The amateur artist, who led an itinerant life after arriving in New York in 1796, became increasingly prolific as he refined his rapid pastel technique.

He was able to complete his works within two hours and, with the aid of a pantograph (an instrument for duplicating a shape), was able to create inexpensive copies of original portraits that he made of popular figures such as George Washington, James Madison, Thomas Jefferson, Hester Thrale and John Adams.

Working with his wife Ellen, also a talented artist, numerous copies of his profile of Washington are known for which he charged $15. Today at least 26 are recorded (including some solely by Ellen), although distinguishing between the hands of husband and wife is a difficult task.

Since 2005, five copies have emerged at auction – four of them making under £20,000 before one spectacularly fetched $260,000 (£189,570) at Christie’s New York in January. That example had a long recorded provenance and came to auction from the collection of John William Middendorf II, a former US diplomat and secretary of the navy.

Family collection

More recently on this side of the Atlantic another appeared at Cotswold Auction Company (22% buyer’s premium) in Cirencester on October 19, although it did not quite reach these heights.
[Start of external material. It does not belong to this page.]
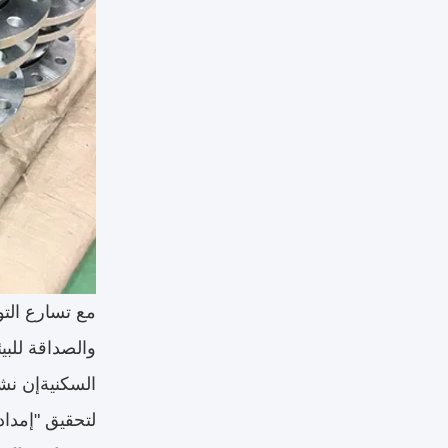
مع تسارع التو
والصداقة للبي
السكنيةإن نش
لتحقيق "إمداد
The 9 x 7in (23cm x 18cm) pastel was catalogued as by Sharples himself (rather than Ellen or another family member) and was believed to have once been owned by 19th century British collector Jeffery Whitehead.

It came to auction from a family collection in the Cotswolds that had also yielded a rare book from 1773 by the African-American poet Phyllis Wheatley that sold for £16,500 in June (see Books & Works on Paper, ATG no 2504).

Here the estimate was set at £30,000-50,000, a level that proved to be a little punchy as it was knocked down at £25,000 to a London phone buyer.

The sum was, nevertheless, the second highest recorded for a Sharples profile of Washington and the highest ever for one his works sold in the UK.